Guicopress
L’État guinéen innove. Exit les appels d’offres rigoureux, les critères de performance, les études d’impact et autres futilités technocratiques? En tout cas désormais, pour construire une route en Guinée, il faut…jurer sur le Livre Saint ! Oui, vous avez bien lu.
C’est dans une atmosphère empreinte de piété et de gravité que le Général Amara Camara, ministre secrétaire général de la Présidence a convié, vendredi, les entreprises nationales Guicopres, Guiter et BGEC à prêter serment. Non pas sur le Code des marchés publics, mais sur la Parole divine. Objectif : garantir que les routes Boké–Gaoual et Kankan–Kissidougou ne s’effondrent pas avant leur inauguration, comme c’est tristement le cas de celle de Kagbelen, gondolée avant même d’avoir été officiellement livrée.
Mais rendons à César ce qui lui appartient : celui qui a réclamé ce serment sacré ne l’a probablement pas fait par folklore. Le Général Camara, que l’on devine sincère dans sa volonté de bien faire, est aussi parfaitement lucide sur l’état de décrépitude morale de certains circuits administratifs. Tellement lucide, d’ailleurs, qu’il ne croit plus à la méthode classique de passation des marchés. Partagé entre l’impératif de résultats concrets et le noble désir de valoriser les entreprises locales, il tente une approche plus…mystique! En somme : puisque la justice, la morale, n’effraient plus personne, autant invoquer la crainte d’Allah. À défaut d’ingénierie robuste, peut-être que l’Enfer suffira à décourager la médiocrité.
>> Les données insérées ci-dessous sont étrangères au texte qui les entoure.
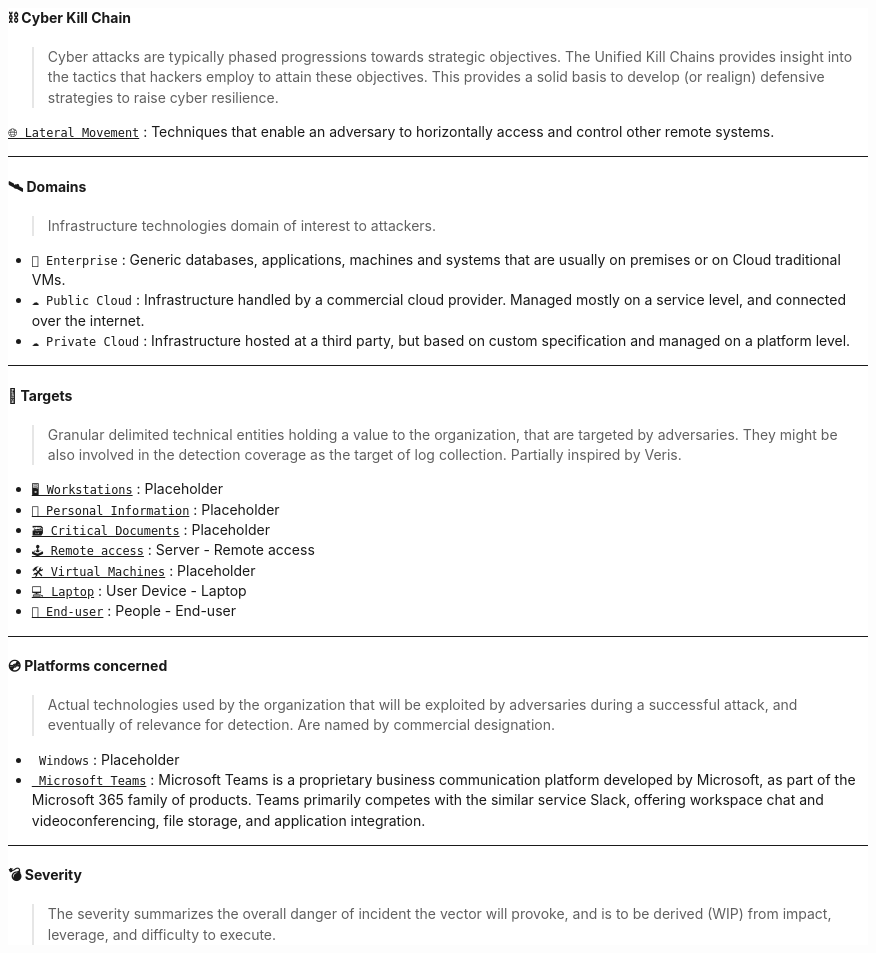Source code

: #### **⛓️ Cyber Kill Chain**

 > Cyber attacks are typically phased progressions towards strategic objectives. The Unified Kill Chains provides insight into the tactics that hackers employ to attain these objectives. This provides a solid basis to develop (or realign) defensive strategies to raise cyber resilience.

 [`🌐 Lateral Movement`](https://www.unifiedkillchain.com/assets/The-Unified-Kill-Chain.pdf) : Techniques that enable an adversary to horizontally access and control other remote systems.

---

#### **🛰️ Domains**

 > Infrastructure technologies domain of interest to attackers.

  - `🏢 Enterprise` : Generic databases, applications, machines and systems that are usually on premises or on Cloud traditional VMs.
 - `☁️ Public Cloud` : Infrastructure handled by a commercial cloud provider. Managed mostly on a service level, and connected over the internet.
 - `☁️ Private Cloud` : Infrastructure hosted at a third party, but based on custom specification and managed on a platform level.

---

#### **🎯 Targets**

 > Granular delimited technical entities holding a value to the organization, that are targeted by adversaries. They might be also involved in the detection coverage as the target of log collection. Partially inspired by Veris.

  - [`🖥️ Workstations`](http://veriscommunity.net/enums.html#section-asset) : Placeholder
 - [`🪪 Personal Information`](http://veriscommunity.net/enums.html#section-asset) : Placeholder
 - [`🗃️ Critical Documents`](http://veriscommunity.net/enums.html#section-asset) : Placeholder
 - [`🕹️ Remote access`](http://veriscommunity.net/enums.html#section-asset) : Server - Remote access
 - [`🛠️ Virtual Machines`](http://veriscommunity.net/enums.html#section-asset) : Placeholder
 - [`💻 Laptop`](http://veriscommunity.net/enums.html#section-asset) : User Device - Laptop
 - [`👤 End-user`](http://veriscommunity.net/enums.html#section-asset) : People - End-user

---

#### **💿 Platforms concerned**

 > Actual technologies used by the organization that will be exploited by adversaries during a successful attack, and eventually of relevance for detection. Are named by commercial designation.

  - ` Windows` : Placeholder
 - [` Microsoft Teams`](https://docs.microsoft.com/en-us/microsoftteams/) : Microsoft Teams is a proprietary business communication platform developed by Microsoft, as part of the Microsoft 365 family of products. Teams primarily competes with the similar service Slack, offering workspace chat and videoconferencing, file storage, and application integration.

---

#### **💣 Severity**

 > The severity summarizes the overall danger of incident the vector will provoke, and is to be derived (WIP) from impact, leverage, and difficulty to execute.
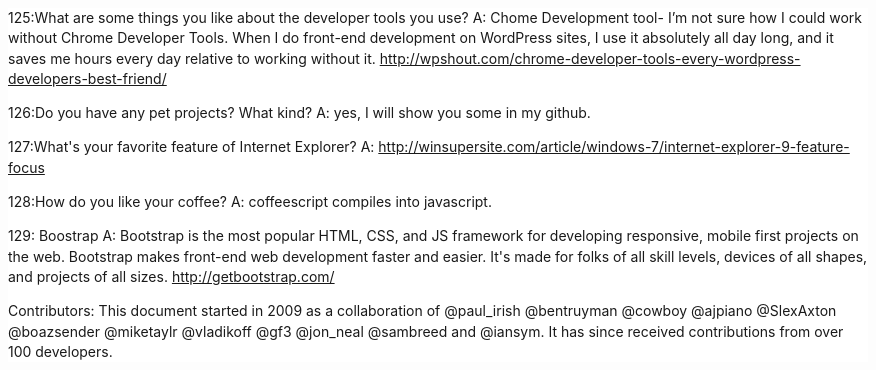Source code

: 125:What are some things you like about the developer tools you use?
A: Chome Development tool- I’m not sure how I could work without Chrome Developer Tools. When I do front-end development on WordPress sites, I use it absolutely all day long, and it saves me hours every day relative to working without it.
http://wpshout.com/chrome-developer-tools-every-wordpress-developers-best-friend/

126:Do you have any pet projects? What kind?
A: yes, I will show you some in my github.

127:What's your favorite feature of Internet Explorer?
A: http://winsupersite.com/article/windows-7/internet-explorer-9-feature-focus

128:How do you like your coffee?
A: coffeescript compiles into javascript.

129: Boostrap
A: Bootstrap is the most popular HTML, CSS, and JS framework for developing responsive, mobile first projects on the web.
Bootstrap makes front-end web development faster and easier. It's made for folks of all skill levels, devices of all shapes, and projects of all sizes.
http://getbootstrap.com/

Contributors:
This document started in 2009 as a collaboration of @paul_irish @bentruyman @cowboy @ajpiano @SlexAxton @boazsender @miketaylr @vladikoff @gf3 @jon_neal @sambreed and @iansym.
It has since received contributions from over 100 developers.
Rappelons que ces travaux s’inscrivent dans le très ambitieux – et tout aussi mystique – Programme Simandou 2040, vaste vision nationale qui entend propulser la Guinée vers les sommets du développement par la magie conjuguée des infrastructures, des technologies… et désormais de la foi.
Lors de la première cérémonie, mardi, les contrats avaient été confiés, sans serment, à des entreprises chinoises (Henan Chine, CBTC, CRBC, SDHS), ce qui a le mérite de rappeler que celles-ci restent encore un peu plus crédibles que des entreprises locales dont la seule solidité connue est celle de leurs relations politiques.
Peut-être qu’avec la méthode Gal Amara leur bitume tiendra au delà de la saison des pluies… Et restera jusqu’au… Jugement dernier.